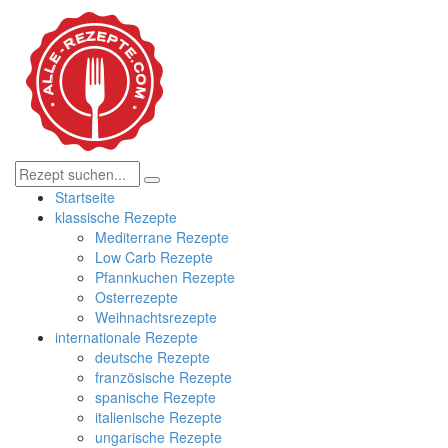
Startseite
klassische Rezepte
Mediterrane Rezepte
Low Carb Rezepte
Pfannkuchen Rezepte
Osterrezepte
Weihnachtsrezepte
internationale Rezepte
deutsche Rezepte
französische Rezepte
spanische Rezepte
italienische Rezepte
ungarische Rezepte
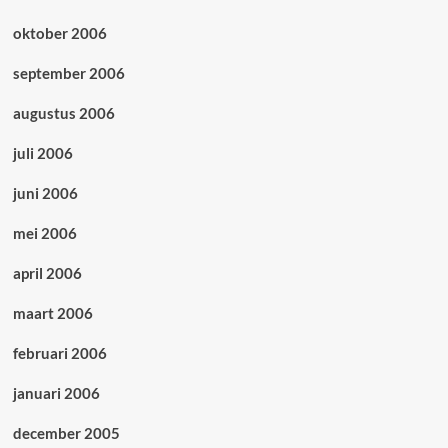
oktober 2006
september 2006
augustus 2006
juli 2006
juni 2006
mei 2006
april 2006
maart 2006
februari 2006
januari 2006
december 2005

..............................

* _Job item_: Begin at the line containing "Pfannkuchen Rezepte" and copy every line through the end of the data above exactly, omitting the pictures.

* _Reply_:
Pfannkuchen Rezepte
Osterrezepte
Weihnachtsrezepte
internationale Rezepte
deutsche Rezepte
französische Rezepte
spanische Rezepte
italienische Rezepte
ungarische Rezepte
oktober 2006
september 2006
augustus 2006
juli 2006
juni 2006
mei 2006
april 2006
maart 2006
februari 2006
januari 2006
december 2005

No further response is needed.